> Required task
Reproduce the data word for word from its first line through the line containing "family: Parulidae", including both of those lines.

######

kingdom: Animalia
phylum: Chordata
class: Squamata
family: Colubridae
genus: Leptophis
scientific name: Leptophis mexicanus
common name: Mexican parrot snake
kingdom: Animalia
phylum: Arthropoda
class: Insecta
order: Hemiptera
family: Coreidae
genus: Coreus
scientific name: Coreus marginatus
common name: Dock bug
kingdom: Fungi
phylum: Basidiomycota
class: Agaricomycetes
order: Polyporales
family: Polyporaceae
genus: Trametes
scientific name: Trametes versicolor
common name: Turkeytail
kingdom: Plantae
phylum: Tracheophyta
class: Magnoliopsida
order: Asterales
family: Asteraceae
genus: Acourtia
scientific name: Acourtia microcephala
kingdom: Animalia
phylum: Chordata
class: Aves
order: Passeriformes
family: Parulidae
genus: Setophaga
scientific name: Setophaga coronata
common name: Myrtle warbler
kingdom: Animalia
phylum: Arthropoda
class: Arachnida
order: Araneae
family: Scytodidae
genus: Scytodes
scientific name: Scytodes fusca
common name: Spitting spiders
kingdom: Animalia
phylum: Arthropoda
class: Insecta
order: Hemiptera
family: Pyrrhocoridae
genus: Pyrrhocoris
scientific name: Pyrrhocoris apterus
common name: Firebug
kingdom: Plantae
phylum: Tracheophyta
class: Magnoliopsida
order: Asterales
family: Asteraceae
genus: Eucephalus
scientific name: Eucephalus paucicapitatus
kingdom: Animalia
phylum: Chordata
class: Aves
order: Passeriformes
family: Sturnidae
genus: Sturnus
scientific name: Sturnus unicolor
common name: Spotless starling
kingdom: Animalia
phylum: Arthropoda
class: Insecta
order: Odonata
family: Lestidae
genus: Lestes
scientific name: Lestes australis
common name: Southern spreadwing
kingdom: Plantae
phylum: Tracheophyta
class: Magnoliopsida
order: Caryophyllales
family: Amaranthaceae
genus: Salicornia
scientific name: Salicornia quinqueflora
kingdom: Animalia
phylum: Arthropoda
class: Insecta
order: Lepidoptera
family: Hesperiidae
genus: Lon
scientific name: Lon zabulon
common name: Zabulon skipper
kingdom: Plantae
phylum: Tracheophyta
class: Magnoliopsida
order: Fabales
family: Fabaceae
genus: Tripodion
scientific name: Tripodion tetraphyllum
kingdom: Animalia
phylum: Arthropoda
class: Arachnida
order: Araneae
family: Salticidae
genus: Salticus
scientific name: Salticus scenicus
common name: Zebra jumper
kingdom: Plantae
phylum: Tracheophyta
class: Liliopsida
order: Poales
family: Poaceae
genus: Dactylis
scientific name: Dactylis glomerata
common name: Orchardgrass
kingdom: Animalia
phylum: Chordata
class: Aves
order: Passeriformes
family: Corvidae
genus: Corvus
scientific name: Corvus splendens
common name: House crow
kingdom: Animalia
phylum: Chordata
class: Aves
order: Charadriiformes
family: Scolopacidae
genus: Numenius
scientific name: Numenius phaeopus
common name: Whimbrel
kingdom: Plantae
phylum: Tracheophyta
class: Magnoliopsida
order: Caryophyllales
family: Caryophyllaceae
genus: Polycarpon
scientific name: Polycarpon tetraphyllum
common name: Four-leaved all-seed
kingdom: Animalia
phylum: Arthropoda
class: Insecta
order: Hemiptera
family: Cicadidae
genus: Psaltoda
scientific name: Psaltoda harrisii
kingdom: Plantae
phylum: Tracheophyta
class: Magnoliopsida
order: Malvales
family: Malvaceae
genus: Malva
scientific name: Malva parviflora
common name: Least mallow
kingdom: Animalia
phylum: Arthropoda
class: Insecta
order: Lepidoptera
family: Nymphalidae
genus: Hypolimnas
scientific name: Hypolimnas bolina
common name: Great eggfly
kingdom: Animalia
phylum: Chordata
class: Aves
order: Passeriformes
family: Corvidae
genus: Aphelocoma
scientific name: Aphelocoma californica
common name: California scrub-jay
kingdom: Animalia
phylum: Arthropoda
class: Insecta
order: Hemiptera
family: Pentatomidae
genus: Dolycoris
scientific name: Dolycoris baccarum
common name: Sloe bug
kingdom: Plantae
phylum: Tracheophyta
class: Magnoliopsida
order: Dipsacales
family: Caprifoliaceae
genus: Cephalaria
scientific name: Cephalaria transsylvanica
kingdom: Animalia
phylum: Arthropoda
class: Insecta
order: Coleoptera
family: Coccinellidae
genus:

######

> Complete output
kingdom: Animalia
phylum: Chordata
class: Squamata
family: Colubridae
genus: Leptophis
scientific name: Leptophis mexicanus
common name: Mexican parrot snake
kingdom: Animalia
phylum: Arthropoda
class: Insecta
order: Hemiptera
family: Coreidae
genus: Coreus
scientific name: Coreus marginatus
common name: Dock bug
kingdom: Fungi
phylum: Basidiomycota
class: Agaricomycetes
order: Polyporales
family: Polyporaceae
genus: Trametes
scientific name: Trametes versicolor
common name: Turkeytail
kingdom: Plantae
phylum: Tracheophyta
class: Magnoliopsida
order: Asterales
family: Asteraceae
genus: Acourtia
scientific name: Acourtia microcephala
kingdom: Animalia
phylum: Chordata
class: Aves
order: Passeriformes
family: Parulidae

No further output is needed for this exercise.